Следы зубов! Тот, в горшке, ухватил старика за палец. Он не только пищал, он еще и кусался!
Уже было ясно, кто в горшке, но Шир-Мамед не верил себе. Испуганный и потрясенный, он принес долото, деревянную колотушку и принялся выкалывать в горшке отверстие, чтобы достать его. Руки старика тряслись, долото ерзало и скользило, удары были неверными. Тот, в горшке, затих и не шевелился. Зато когда обколотая со всех сторон стенка вывалилась, и внутрь горшка свободно хлынули свет и воздух, какой нестерпимый, пронзительный вопль вылетел оттуда навстречу им! Шир-Мамед схватил живой тряпочный комок и вытащил – он бился, извивался в его руках и вопил, вопил надсадным, сердитым криком.
Встревоженная, испуганная, выскочила старуха:
– Что это? Откуда это? Милостивый аллах, как ты его держишь – дай сюда!
Она выхватила из рук Шир-Мамеда тряпочный комок, и он, по волшебству, мгновенно затих.

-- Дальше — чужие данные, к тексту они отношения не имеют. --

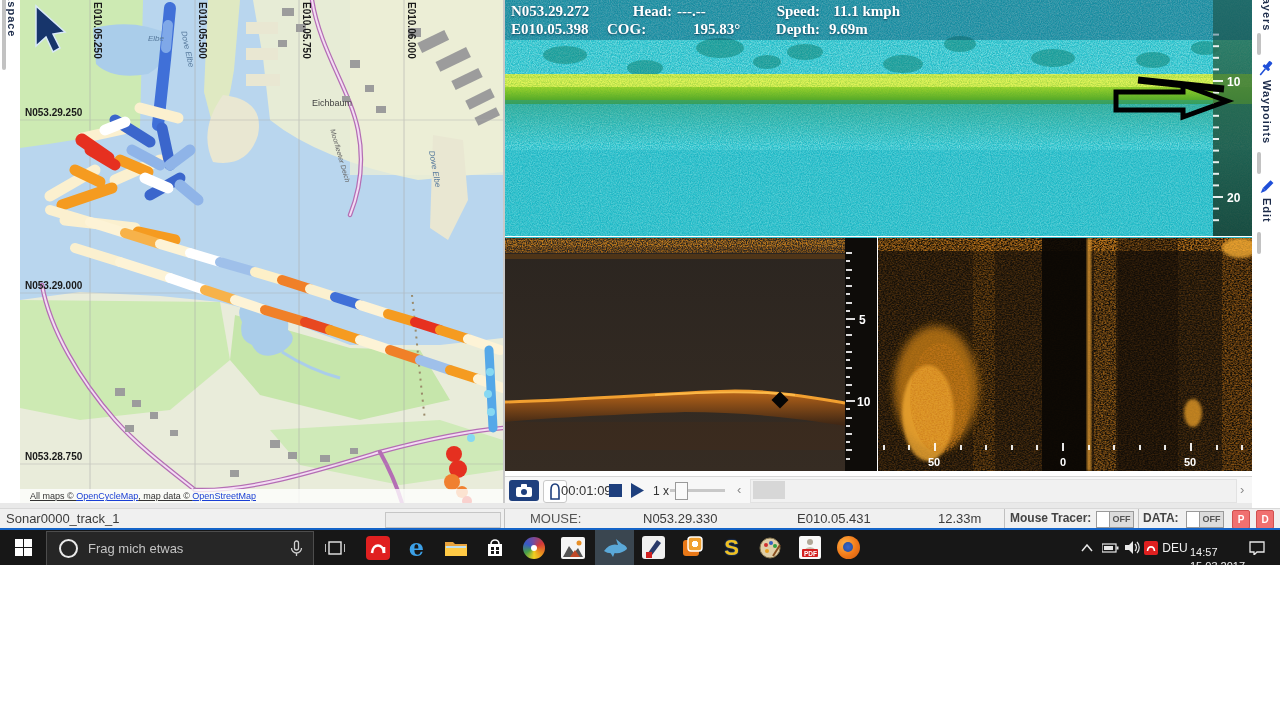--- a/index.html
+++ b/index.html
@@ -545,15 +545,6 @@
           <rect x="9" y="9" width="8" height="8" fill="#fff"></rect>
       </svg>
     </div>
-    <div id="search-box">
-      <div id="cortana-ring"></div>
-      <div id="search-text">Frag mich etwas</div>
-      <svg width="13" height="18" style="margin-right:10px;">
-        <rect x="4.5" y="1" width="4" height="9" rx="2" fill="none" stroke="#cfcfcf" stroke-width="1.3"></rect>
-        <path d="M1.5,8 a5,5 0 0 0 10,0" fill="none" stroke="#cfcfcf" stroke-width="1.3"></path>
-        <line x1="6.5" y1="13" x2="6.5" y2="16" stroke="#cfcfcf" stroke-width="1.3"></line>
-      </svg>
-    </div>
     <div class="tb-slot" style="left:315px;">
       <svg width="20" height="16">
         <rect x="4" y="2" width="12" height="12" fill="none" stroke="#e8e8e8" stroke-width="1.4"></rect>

– Где ты взял его? Ну что же ты молчишь? Где?..
Бледный Шир-Мамед, лишившийся от всех этих дел языка, молча указал на горшок.
А через низенький забор уже заглядывал сосед, разбуженный воплями. Второй сосед, ночевавший на крыше, сиплым спросонья голосом спрашивал сверху:
– Что случилось у вас там? Воры? Пожар?
Старуха бросила вокруг ревнивый взгляд и, крепко прижав к иссохшей груди живую находку, быстрыми шагами ушла в дом.
Любопытствующих соседей прибавилось; еще двое смотрели через забор с другой стороны и тоже спрашивали: что случилось?
– Вот… нашел в горшке, – повторял Шир-Мамед. – Лежал в горшке. Пришлось разбить…
Добавить к этому он ничего не мог, ибо на выдумки был не горазд. Событие же было столь беспримерным, что требовало немедленных истолкований, предположений, догадок, чем деятельно и занялись соседи, наполнив тишину утра гулом возбужденных голосов.